Нежненький, скромненький Иван Иванович, вечно с французской книжкой в руках или сочиняющий затейливые акростихи, переписываемые им на розовую бумажку, украшенную виньеткой с целующимися голубками, был, видимо, счастлив. Он старших братцев уважал и для них все готов был сделать. «Ведь благодаря им все мое счастие!» – говорил он себе.
– Як ни тот, так ытот; мыны все ж одно! Бог с ними! – говорил Разумовский Трубецкому. – Ны я одын на свити, яко голову гирляндою убырать нужно! На что Зывс многомощный был, и того Юнона всыгда цвитами украшала! Но все-таки она знала, что муж не башмак, с ноги не сбросишь! А Зацепа? От того всего ждать надо было! Пожалуй, в монастырь бы запер или в тюрьме бы сгноил.
– Зато графу Алексею Петровичу жутко приходится, – смеясь, сказал Трубецкой. – Шуваловы ему не простят, что он им колом в горле стоял.
– Ну, Бог с ными! Одно, племянницу жаль! За ледащего вышла; ну да назад не развенчаешь, – заметил Разумовский и задумался. «Мое развенчание, однако ж, было близко», – подумал он.
Из доклада князя Трубецкого государыне мы знаем, что приезд князя Андрея Васильевича в Зацепинск имел самое благотворное влияние на успокоение волнений, возникших было среди различных инородцев Восточной Руси. По его требованию мордва, башкиры, тептяри выслали в Зацепинск своих выборных, – жалобщиков, как они говорили, – для непосредственного объяснения своих обид.
– Чем недовольны вы, кто и чем вас обижает? – спросил князь Андрей Васильевич старика мордвина, явившегося к нему вместе с другими выборными.
– Милосердуй, бачка!
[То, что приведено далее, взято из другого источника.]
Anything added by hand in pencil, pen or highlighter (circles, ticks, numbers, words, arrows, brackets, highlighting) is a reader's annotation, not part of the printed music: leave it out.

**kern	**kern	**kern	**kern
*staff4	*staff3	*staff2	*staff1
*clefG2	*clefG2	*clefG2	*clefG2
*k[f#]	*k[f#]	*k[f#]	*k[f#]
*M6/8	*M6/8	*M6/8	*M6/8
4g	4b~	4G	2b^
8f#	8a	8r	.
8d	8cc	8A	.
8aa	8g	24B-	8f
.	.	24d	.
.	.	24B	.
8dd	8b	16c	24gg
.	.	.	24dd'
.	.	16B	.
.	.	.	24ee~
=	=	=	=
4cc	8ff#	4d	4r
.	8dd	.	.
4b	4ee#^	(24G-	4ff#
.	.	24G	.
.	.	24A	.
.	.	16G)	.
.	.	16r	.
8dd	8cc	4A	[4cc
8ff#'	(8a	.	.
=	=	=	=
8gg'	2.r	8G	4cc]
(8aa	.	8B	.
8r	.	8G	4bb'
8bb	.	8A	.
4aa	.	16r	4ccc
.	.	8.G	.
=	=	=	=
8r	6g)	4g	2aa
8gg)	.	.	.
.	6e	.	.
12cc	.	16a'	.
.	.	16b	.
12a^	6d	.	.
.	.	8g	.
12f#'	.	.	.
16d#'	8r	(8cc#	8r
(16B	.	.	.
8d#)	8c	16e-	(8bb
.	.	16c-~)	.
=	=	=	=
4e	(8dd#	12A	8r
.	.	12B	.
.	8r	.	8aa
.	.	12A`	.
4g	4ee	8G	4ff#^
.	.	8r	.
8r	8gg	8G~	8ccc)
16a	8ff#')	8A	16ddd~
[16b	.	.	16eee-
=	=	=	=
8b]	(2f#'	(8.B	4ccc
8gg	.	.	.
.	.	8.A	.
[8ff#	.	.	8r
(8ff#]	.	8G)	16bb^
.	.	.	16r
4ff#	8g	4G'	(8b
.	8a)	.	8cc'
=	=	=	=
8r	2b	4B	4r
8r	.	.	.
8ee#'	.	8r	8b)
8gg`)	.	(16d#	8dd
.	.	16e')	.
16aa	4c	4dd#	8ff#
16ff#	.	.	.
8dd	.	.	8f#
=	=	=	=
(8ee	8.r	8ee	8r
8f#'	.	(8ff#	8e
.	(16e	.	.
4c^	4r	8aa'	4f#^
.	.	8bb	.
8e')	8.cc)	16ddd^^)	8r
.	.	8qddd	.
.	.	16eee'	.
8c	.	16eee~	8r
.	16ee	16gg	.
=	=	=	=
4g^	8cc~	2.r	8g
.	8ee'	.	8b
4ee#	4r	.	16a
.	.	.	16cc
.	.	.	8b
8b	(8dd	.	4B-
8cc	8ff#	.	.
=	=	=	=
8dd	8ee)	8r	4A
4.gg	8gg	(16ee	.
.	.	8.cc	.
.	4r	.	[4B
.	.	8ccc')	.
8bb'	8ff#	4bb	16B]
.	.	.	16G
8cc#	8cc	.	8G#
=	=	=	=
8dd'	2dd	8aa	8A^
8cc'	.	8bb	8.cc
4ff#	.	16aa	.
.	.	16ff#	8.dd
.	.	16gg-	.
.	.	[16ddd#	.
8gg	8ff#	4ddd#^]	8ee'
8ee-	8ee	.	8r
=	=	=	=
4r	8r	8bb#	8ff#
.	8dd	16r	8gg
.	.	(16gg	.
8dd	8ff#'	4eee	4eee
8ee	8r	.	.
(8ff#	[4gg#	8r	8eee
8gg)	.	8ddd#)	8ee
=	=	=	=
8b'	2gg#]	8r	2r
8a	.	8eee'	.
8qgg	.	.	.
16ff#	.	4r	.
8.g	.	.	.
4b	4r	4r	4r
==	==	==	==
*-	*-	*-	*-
Покойников зорят! Погосты отнимают!
– Как зорят?
– Так – зорят, бачка, ни за что зорят! Сам знаешь, бачка, живой человек бывает хороший человек и худой человек, а мертвый человек всегда хороший человек. С живым что хошь делай, а мертвого не тронь! Так ли, бачка?
– Ну так что же? Ну не тронут ваших мертвых, в чем же дело будет?
– А в том, бачка, и дело, чтобы не трогали, и всем довольны будем!
– Ну ладно! Ваших мертвых не будут трогать! Смотри же, чтобы все мирно было!
И в силу данной ему власти князь Андрей Васильевич распорядился о прекращении несообразного усердия местной власти, вздумавшей очищать православные кладбища от захороненных там некрещеных покойников.
Мордва успокоилась, а за ней скоро присмирели башкиры и тептяри.
Теперь Зацепину оставалось рассмотреть вопрос, кто же виноват в допущении беспорядков, вызвавших волнение. Трубецкой ли, послабляющий злоупотреблениям местных властей, или Бестужев, ради своих видов прекращающий поступление всяких жалоб на делаемые притеснения?
«Раскроем это дело начистоту!» – сказал себе Андрей Васильевич, отправляя донесение о всем сделанном.
Но раскрыть этого ему не удалось.
Прежде чем он успел приступить к чему-нибудь, он получил указ Сената «по высочайшему повелению». Этим указом постановлялось: оставить дело без дальнейшего исследования, а самому ехать немедленно в свое село Зацепино для безвыездного там пребывания, под присмотром начальства, за ненадлежащее присвоение себе царских почестей.
Получив этот указ, князь Андрей Васильевич не верил своим глазам.
«Каким образом? Даже не потребовав объяснения? Да разве я виноват тут в чем-нибудь? Разве я требовал каких бы то ни было почестей? Разве я желал? Я даже не думал…»
Первое, что ему пришло в голову: «Еду сию минуту в Петербург и объясню». Но в эту минуту явился к нему зацепинский воевода и заявил о полученном им указе отправить его, князя Зацепина, под конвоем в его родовое имение и неослабно наблюдать о его безвыездном там пребывании.
Из разговора с воеводой князь Андрей Васильевич узнал, что все отправленные от него письма велено доставлять в Сенат, жалоб никаких не принимать, особых свиданий, кроме как с самыми близкими родными, не допускать. Дозволяется ему при скромной жизни и полном послушании выезжать из Зацепина для охоты или для посещения других своих деревень, но не далее двадцати верст в окружности, и то не иначе как с воеводского ведома, подобно тому, как это было установлено относительно Бирона при водворении его в Ярославле. В противном случае воевода должен сейчас же его арестовать и донести Тайной канцелярии.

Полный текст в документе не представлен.